As a qualified therapist, I am here first and foremost to listen to my clients. Once I know what story they have told themselves only then can we start to work together to unravel what is causing them distress. Memories are often unreliable narrators but they can help us to ascertain how we have programmed ourselves and only then can we seek to work out what course of action might be best to shift our thinking.
Many people in the mental-health professions tend to pathologise clients problems. Once they are diagnosed they can then issue the correct procedure or administer the right pill. I see no benefit in attaching any label to clients presenting issues whether that be Anger, Trauma, Anxiety, Depression, Addiction, ADHD or an eating disorder.

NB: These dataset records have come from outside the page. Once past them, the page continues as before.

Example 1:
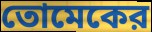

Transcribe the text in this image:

তোমেকের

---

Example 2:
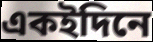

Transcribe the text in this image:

একইদিনে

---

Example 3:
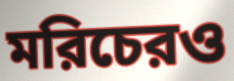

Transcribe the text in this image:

মরিচেরও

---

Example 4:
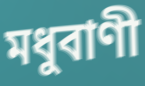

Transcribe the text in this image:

মধুবাণী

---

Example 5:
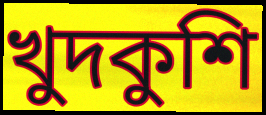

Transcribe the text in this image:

খুদকুশিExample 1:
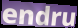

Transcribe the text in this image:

endru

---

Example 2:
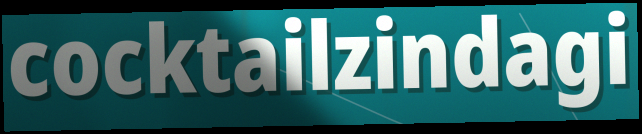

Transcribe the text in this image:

cocktailzindagi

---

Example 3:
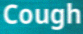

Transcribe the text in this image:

Cough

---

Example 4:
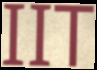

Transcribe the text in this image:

IIT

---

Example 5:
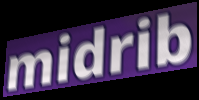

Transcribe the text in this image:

midrib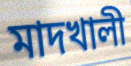
মাদখালীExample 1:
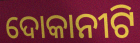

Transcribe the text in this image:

ଦୋକାନୀଟି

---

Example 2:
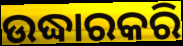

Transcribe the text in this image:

ଉଦ୍ଧାରକରି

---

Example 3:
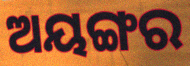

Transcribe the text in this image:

ଅୟଙ୍ଗର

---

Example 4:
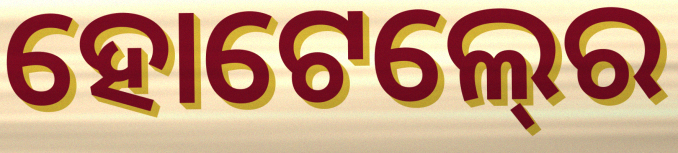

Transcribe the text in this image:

ହୋଟେଲ୍‍ରେ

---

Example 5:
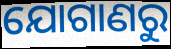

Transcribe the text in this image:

ଯୋଗାଣରୁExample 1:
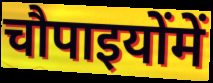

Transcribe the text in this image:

चौपाइयोंमें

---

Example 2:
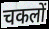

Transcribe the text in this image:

चकलों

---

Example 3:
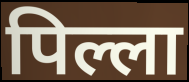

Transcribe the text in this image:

पिल्ला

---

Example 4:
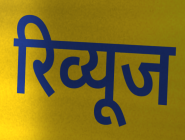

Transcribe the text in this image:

रिव्यूज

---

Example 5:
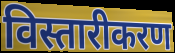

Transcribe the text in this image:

विस्तारीकरण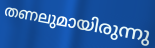
തണലുമായിരുന്നുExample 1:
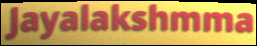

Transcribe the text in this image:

Jayalakshmma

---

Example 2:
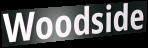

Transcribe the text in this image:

Woodside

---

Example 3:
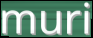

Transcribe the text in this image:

muri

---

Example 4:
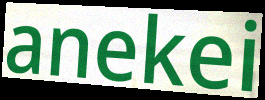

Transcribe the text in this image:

anekei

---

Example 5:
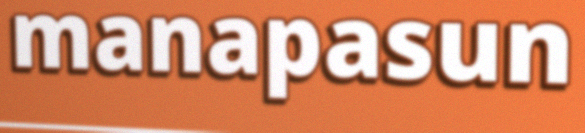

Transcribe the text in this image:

manapasun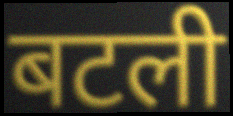
बटली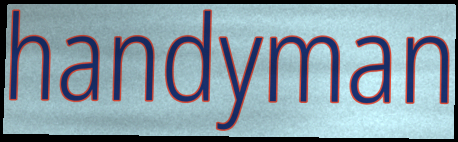
handyman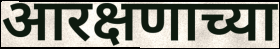
आरक्षणाच्या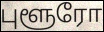
புளூரோ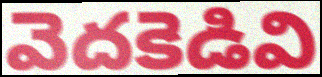
వెదకెడివి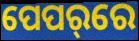
ପେପର୍‌ରେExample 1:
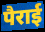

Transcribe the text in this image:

पैराई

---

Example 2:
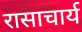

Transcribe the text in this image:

रासाचार्य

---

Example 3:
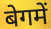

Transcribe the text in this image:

बेगमें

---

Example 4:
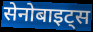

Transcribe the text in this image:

सेनोबाइट्स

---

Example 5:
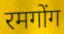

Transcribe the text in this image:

रमगोंग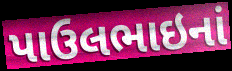
પાઉલભાઇનાંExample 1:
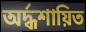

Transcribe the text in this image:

অর্দ্ধশায়িত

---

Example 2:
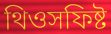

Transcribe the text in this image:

থিওসফিষ্ট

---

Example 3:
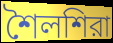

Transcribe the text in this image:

শৈলশিরা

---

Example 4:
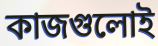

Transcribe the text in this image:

কাজগুলোই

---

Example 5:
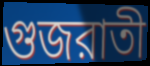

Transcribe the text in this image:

গুজরাতী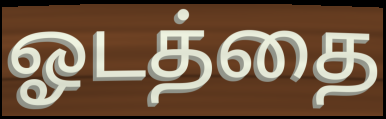
ஓடத்தைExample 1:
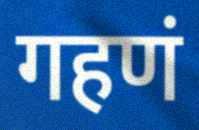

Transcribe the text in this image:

गहणं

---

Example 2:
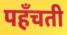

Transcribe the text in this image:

पहँचती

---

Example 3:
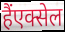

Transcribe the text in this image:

हैंएक्सेल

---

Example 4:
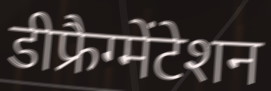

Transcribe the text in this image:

डीफ्रैग्मेंटेशन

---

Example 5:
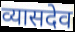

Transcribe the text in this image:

व्यासदेव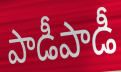
పాడీపాడీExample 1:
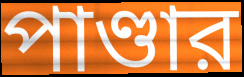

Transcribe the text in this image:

পাণ্ডার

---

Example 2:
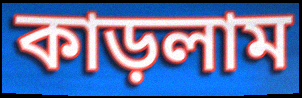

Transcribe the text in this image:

কাড়লাম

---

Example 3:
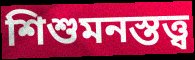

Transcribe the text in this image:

শিশুমনস্তত্ত্ব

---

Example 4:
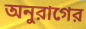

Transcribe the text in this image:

অনুরাগের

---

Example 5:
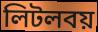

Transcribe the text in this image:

লিটলবয়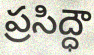
ప్రసిద్ధౌ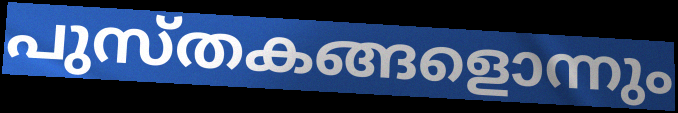
പുസ്തകങ്ങളൊന്നും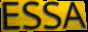
ESSA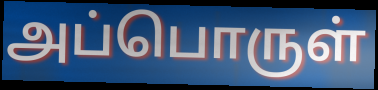
அப்பொருள்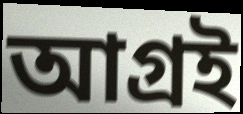
আগ্রই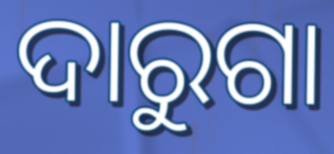
ଦାରୁଗାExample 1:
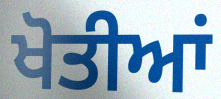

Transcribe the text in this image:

ਖੋਤੀਆਂ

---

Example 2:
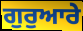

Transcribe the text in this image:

ਗੁਰੁਆਰੇ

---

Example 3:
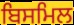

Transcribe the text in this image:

ਬਿਸਮਿਲ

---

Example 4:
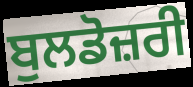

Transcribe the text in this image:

ਬੁਲਡੋਜ਼ਰੀ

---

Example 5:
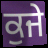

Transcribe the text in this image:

ਕੁਜੇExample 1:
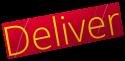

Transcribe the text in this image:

Deliver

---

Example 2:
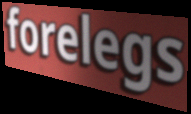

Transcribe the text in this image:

forelegs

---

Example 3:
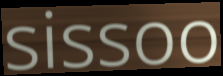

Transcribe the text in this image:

sissoo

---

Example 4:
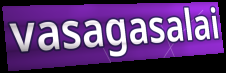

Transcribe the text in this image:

vasagasalai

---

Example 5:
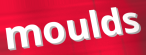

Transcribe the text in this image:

mouldsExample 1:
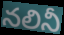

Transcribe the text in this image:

నలినీ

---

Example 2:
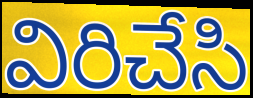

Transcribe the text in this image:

విరిచేసి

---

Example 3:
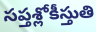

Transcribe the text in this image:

సప్తశ్లోకీస్తుతి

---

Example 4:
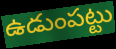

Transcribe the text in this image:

ఉడుంపట్టు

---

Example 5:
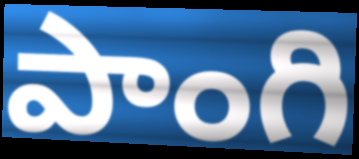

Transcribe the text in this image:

పాంగి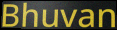
BhuvanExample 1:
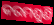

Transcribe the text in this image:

କରମଶୁଣି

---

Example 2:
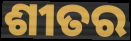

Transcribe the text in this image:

ଶୀତର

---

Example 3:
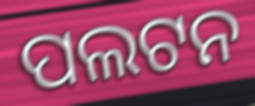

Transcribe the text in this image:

ପଲଟନ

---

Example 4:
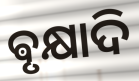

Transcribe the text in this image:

ଵୃକ୍ଷାଦି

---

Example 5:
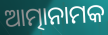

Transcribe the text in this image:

ଆତ୍ମାନାମକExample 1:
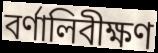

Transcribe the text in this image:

বর্ণালিবীক্ষণ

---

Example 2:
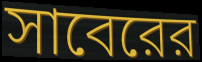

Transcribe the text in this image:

সাবেরের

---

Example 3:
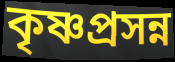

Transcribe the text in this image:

Therapy may develop your feeling skills; it might help you how to put invisible things into words, how to go deep and face things and to draw out our, “Undisciplined squads of emotion!”
"and so each venture is a new beginning, a raid on the inarticulate, with shabby equipment always deteriorating. In the general mess of imprecision of feeling, undisciplined squads of emotion..." T.S. Eliot, Four Quartets
Therapy can also be done through direct cognitive behaviour adjustments or by exploring our history of attachments or sometimes examining the games we play through our transactions with the significant others in our lives. Exploring our inner and outer worlds can be looked at through multiple lenses whether that be psychoanalysis, exercise, diet or simple breathing techniques.
I am an advocate of a 'whatever works' holistic approach to achieving better mental health.
I am registered with and work under the ethical codes and practises of the counselling and psychotherapy profession.